해야 할 일:
아래 기록의 모든 줄을 빈 줄은 빼고 번호를 매긴 목록으로 옮겨 적으시오.
====
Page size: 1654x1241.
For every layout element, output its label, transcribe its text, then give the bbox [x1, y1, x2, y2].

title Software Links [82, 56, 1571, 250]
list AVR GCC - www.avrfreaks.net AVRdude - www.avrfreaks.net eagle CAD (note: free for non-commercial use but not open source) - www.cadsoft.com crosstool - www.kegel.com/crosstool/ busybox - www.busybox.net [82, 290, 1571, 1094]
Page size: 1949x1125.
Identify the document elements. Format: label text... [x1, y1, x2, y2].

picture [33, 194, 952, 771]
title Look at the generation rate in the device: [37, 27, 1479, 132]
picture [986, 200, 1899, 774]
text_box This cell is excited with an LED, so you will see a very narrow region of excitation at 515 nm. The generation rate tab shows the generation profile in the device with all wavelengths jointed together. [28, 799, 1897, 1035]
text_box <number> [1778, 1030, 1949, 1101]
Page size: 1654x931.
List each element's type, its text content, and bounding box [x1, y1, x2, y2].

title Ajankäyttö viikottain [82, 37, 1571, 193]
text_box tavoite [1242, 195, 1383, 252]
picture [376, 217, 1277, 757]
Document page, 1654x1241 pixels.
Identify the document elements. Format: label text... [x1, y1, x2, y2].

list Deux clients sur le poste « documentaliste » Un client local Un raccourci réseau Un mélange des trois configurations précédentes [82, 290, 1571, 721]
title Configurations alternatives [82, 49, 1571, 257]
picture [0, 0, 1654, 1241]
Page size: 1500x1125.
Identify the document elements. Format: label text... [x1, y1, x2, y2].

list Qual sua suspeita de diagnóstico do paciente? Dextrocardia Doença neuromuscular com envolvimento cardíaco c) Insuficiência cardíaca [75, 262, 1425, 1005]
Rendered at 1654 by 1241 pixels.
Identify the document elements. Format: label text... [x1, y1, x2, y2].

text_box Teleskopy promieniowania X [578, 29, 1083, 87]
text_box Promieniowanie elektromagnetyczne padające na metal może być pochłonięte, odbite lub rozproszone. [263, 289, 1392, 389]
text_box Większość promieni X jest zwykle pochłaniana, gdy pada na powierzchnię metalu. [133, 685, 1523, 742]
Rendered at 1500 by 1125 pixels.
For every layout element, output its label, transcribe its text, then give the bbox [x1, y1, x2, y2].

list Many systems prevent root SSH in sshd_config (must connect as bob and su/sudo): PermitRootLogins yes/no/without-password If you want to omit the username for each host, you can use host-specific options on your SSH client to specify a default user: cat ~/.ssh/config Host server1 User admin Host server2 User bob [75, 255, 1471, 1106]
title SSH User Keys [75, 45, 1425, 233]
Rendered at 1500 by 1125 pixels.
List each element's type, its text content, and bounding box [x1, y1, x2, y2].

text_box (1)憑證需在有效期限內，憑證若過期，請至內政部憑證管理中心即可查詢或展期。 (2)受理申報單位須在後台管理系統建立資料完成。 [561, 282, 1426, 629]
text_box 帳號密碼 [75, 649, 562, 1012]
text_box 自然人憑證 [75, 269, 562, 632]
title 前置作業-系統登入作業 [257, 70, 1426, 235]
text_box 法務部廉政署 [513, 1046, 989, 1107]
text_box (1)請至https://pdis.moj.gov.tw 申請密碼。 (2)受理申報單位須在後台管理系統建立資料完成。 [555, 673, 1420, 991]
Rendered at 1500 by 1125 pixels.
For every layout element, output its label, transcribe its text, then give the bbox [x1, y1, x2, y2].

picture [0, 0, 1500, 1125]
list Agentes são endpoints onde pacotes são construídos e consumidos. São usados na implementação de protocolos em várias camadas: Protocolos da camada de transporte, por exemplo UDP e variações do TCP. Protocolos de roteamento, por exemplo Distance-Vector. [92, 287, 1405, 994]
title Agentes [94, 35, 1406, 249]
====
연습 문제 정답:
1. Page size: 1654x1241.
2. For every layout element, output its label, transcribe its text, then give the bbox [x1, y1, x2, y2].
3. title Software Links [82, 56, 1571, 250]
4. list AVR GCC - www.avrfreaks.net AVRdude - www.avrfreaks.net eagle CAD (note: free for non-commercial use but not open source) - www.cadsoft.com crosstool - www.kegel.com/crosstool/ busybox - www.busybox.net [82, 290, 1571, 1094]
5. Page size: 1949x1125.
6. Identify the document elements. Format: label text... [x1, y1, x2, y2].
7. picture [33, 194, 952, 771]
8. title Look at the generation rate in the device: [37, 27, 1479, 132]
9. picture [986, 200, 1899, 774]
10. text_box This cell is excited with an LED, so you will see a very narrow region of excitation at 515 nm. The generation rate tab shows the generation profile in the device with all wavelengths jointed together. [28, 799, 1897, 1035]
11. text_box <number> [1778, 1030, 1949, 1101]
12. Page size: 1654x931.
13. List each element's type, its text content, and bounding box [x1, y1, x2, y2].
14. title Ajankäyttö viikottain [82, 37, 1571, 193]
15. text_box tavoite [1242, 195, 1383, 252]
16. picture [376, 217, 1277, 757]
17. Document page, 1654x1241 pixels.
18. Identify the document elements. Format: label text... [x1, y1, x2, y2].
19. list Deux clients sur le poste « documentaliste » Un client local Un raccourci réseau Un mélange des trois configurations précédentes [82, 290, 1571, 721]
20. title Configurations alternatives [82, 49, 1571, 257]
21. picture [0, 0, 1654, 1241]
22. Page size: 1500x1125.
23. Identify the document elements. Format: label text... [x1, y1, x2, y2].
24. list Qual sua suspeita de diagnóstico do paciente? Dextrocardia Doença neuromuscular com envolvimento cardíaco c) Insuficiência cardíaca [75, 262, 1425, 1005]
25. Rendered at 1654 by 1241 pixels.
26. Identify the document elements. Format: label text... [x1, y1, x2, y2].
27. text_box Teleskopy promieniowania X [578, 29, 1083, 87]
28. text_box Promieniowanie elektromagnetyczne padające na metal może być pochłonięte, odbite lub rozproszone. [263, 289, 1392, 389]
29. text_box Większość promieni X jest zwykle pochłaniana, gdy pada na powierzchnię metalu. [133, 685, 1523, 742]
30. Rendered at 1500 by 1125 pixels.
31. For every layout element, output its label, transcribe its text, then give the bbox [x1, y1, x2, y2].
32. list Many systems prevent root SSH in sshd_config (must connect as bob and su/sudo): PermitRootLogins yes/no/without-password If you want to omit the username for each host, you can use host-specific options on your SSH client to specify a default user: cat ~/.ssh/config Host server1 User admin Host server2 User bob [75, 255, 1471, 1106]
33. title SSH User Keys [75, 45, 1425, 233]
34. Rendered at 1500 by 1125 pixels.
35. List each element's type, its text content, and bounding box [x1, y1, x2, y2].
36. text_box (1)憑證需在有效期限內，憑證若過期，請至內政部憑證管理中心即可查詢或展期。 (2)受理申報單位須在後台管理系統建立資料完成。 [561, 282, 1426, 629]
37. text_box 帳號密碼 [75, 649, 562, 1012]
38. text_box 自然人憑證 [75, 269, 562, 632]
39. title 前置作業-系統登入作業 [257, 70, 1426, 235]
40. text_box 法務部廉政署 [513, 1046, 989, 1107]
41. text_box (1)請至https://pdis.moj.gov.tw 申請密碼。 (2)受理申報單位須在後台管理系統建立資料完成。 [555, 673, 1420, 991]
42. Rendered at 1500 by 1125 pixels.
43. For every layout element, output its label, transcribe its text, then give the bbox [x1, y1, x2, y2].
44. picture [0, 0, 1500, 1125]
45. list Agentes são endpoints onde pacotes são construídos e consumidos. São usados na implementação de protocolos em várias camadas: Protocolos da camada de transporte, por exemplo UDP e variações do TCP. Protocolos de roteamento, por exemplo Distance-Vector. [92, 287, 1405, 994]
46. title Agentes [94, 35, 1406, 249]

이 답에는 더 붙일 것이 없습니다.